By James Hamilton, J.D., LL.M.
With almost 400 amendments filed to the Senate Banking Committee’s revised draft of the financial reform bill, a number of key Senators plan to offer significant amendments during the bill’s mark up.
Senator Charles Schumer intends to offer amendments enhancing the corporate governance provisions of the draft. The revised draft currently gives shareholders an advisory non-binding vote on executive pay. The Schumer amendments would require a shareholder vote on a company’s golden parachute policies. The original draft provided for a separate shareholder advisory vote for golden parachute agreements in connection with a takeover. Similarly, the House reform bill passed on December 11, 2009, requires a shareholder advisory vote on golden parachutes.
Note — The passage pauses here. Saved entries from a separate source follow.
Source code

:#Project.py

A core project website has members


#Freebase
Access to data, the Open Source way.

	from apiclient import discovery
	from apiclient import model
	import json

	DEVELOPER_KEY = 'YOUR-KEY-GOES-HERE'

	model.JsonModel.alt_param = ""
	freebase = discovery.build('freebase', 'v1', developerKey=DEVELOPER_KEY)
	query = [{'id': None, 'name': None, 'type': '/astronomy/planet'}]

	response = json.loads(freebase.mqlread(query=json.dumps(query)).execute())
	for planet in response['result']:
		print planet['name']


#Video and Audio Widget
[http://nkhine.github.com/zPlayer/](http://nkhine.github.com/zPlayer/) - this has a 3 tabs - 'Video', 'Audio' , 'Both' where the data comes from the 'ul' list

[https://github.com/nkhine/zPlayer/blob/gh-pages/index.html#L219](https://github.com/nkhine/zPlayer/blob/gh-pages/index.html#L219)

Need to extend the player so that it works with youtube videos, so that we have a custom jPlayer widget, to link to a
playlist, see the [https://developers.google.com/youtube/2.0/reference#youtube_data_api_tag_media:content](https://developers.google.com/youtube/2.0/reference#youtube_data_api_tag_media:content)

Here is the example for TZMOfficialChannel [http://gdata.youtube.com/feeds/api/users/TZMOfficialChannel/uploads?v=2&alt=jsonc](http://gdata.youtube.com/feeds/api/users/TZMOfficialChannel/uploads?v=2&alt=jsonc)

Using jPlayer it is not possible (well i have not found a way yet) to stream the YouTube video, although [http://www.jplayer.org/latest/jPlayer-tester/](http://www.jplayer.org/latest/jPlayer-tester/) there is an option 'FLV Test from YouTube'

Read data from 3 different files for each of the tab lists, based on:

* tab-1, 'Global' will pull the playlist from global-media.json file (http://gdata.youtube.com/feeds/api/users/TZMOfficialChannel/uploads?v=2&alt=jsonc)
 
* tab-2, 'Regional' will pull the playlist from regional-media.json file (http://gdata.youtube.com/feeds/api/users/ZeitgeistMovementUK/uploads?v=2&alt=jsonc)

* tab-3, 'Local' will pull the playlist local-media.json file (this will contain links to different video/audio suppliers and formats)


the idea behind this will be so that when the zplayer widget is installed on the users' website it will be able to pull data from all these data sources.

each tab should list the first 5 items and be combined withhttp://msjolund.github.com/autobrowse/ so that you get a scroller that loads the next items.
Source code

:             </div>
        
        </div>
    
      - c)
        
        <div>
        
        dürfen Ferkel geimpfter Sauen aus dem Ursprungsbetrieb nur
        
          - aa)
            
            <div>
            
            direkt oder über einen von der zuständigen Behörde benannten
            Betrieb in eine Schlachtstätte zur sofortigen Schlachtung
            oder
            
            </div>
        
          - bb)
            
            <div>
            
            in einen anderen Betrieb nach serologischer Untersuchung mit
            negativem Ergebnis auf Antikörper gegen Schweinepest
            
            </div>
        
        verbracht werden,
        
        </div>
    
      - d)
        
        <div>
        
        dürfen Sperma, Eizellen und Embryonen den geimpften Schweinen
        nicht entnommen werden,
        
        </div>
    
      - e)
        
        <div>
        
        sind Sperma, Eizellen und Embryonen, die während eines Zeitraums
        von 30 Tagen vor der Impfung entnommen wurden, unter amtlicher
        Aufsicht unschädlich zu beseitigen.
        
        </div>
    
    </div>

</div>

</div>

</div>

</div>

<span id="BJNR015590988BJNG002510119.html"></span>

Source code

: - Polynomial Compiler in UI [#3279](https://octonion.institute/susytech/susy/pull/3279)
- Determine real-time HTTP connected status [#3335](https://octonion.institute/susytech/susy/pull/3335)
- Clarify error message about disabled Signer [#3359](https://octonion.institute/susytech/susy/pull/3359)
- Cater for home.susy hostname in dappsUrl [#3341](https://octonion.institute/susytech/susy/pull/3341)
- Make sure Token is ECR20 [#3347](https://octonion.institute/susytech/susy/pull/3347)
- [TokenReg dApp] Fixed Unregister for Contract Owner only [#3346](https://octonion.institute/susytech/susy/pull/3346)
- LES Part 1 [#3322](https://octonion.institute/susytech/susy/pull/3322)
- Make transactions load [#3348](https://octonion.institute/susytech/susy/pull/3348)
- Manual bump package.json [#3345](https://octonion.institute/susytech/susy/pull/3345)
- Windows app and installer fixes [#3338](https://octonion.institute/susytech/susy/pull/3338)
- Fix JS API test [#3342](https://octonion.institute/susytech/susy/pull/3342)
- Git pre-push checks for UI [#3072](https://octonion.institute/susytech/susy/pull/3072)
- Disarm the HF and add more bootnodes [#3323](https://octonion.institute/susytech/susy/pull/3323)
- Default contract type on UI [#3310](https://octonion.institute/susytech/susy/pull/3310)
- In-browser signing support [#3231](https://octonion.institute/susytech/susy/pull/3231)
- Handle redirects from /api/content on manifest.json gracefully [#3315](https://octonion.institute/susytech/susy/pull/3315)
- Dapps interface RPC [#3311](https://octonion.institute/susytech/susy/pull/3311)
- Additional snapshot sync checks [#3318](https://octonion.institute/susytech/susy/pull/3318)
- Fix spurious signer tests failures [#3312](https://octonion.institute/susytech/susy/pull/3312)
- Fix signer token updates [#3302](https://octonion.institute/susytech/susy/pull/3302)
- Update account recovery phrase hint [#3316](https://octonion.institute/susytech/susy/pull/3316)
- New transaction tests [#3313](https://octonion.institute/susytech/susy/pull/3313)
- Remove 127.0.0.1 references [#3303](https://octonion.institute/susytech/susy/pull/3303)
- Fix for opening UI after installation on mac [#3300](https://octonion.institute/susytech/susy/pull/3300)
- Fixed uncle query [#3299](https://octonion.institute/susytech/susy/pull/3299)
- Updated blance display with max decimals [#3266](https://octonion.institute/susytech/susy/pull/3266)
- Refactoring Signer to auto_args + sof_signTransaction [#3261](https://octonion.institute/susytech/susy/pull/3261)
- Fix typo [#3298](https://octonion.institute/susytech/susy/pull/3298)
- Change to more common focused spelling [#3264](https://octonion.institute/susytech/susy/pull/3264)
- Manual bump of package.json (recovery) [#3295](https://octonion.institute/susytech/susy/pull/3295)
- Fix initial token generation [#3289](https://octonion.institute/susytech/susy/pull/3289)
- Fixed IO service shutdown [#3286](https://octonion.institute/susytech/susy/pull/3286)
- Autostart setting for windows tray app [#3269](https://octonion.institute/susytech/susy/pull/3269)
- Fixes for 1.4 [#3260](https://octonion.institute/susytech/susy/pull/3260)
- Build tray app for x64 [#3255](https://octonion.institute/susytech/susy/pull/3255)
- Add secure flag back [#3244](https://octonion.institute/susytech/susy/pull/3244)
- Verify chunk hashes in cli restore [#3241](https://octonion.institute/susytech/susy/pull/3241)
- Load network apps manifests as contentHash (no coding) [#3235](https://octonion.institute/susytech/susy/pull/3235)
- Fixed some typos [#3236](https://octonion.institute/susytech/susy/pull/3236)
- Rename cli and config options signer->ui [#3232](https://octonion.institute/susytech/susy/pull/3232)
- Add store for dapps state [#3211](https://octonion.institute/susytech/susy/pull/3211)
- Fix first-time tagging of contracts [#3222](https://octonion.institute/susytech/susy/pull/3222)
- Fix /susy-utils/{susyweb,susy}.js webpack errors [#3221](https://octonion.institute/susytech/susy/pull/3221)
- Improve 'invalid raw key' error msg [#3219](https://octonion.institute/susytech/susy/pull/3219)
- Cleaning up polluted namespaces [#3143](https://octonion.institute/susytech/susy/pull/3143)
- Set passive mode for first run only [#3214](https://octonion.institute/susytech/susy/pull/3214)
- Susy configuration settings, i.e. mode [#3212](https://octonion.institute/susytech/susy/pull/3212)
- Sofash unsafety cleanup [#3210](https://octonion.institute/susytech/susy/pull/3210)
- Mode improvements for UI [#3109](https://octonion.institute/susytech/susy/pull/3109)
The revised draft authorizes the SEC to grant shareholders proxy access to nominate directors. The Schumer amendments would require the SEC to adopt shareholder proxy access regulations within one year of enactment. The original draft required that, within, 180 days of enactment, the SEC must issue rules permitting the use by shareholders of management proxy solicitation materials for the purpose of nominating individuals to the board of directors, under such terms and conditions as the Commission determines are in the interest of shareholders and the protection of investors. The House legislation authorizes the SEC to issue proxy access regulations regarding the nomination of directors by shareholders to serve on a company’s board of directors.
The revised draft also requires directors to win by a majority vote in uncontested elections, which should help shift management’s focus from short-term profits to long-term growth and stability. If a director fails to win a majority of the vote in uncontested election, the directors must tender his or her resignation to the board. If the board declines to accept the resignation, the board must disclose the specific reasons why it decided not to accept the resignation and why that decision was in the best interest of the company and its shareholders. The Schumer amendments would eliminate the ability of a board of directors to reject a director’s resignation following the director’s failure to receive a majority of votes cast in an uncontested election.
Committee Chair Thomas Dodd will offer an amendments requiring two GAO studies. The first will require a GAO study and recommendations on the potential for conflicts of interest between securities underwriting and the securities analysis function within a financial firm. The second study will require GAO to study the accounting for off-balance sheet finance. Another Dodd amendment would require the establishment of minimum underwriting standards.
An amendment to be offered by Ranking Member Richard Shelby would exclude the auditors of introducing brokers from the requirement that the auditors of broker-dealers register with the PCAOB. Another Shelby amendment would require municipal advisors to register with the SEC rather than the MSRB. In another amendment, Sen. Shelby would require the SEC and CFTC to merger into a single regulator.
An amendment by Senator Bob Corker would add accounting standards to the items to be examined in the Financial Stability Oversight Council’s Review of financial institutions. Sen. Corker would also include GSEs in the definition of financial company and establish a Financial Company Resolution Court, outright prohibit the securitization of subprime mortgages, and order a study on securitization.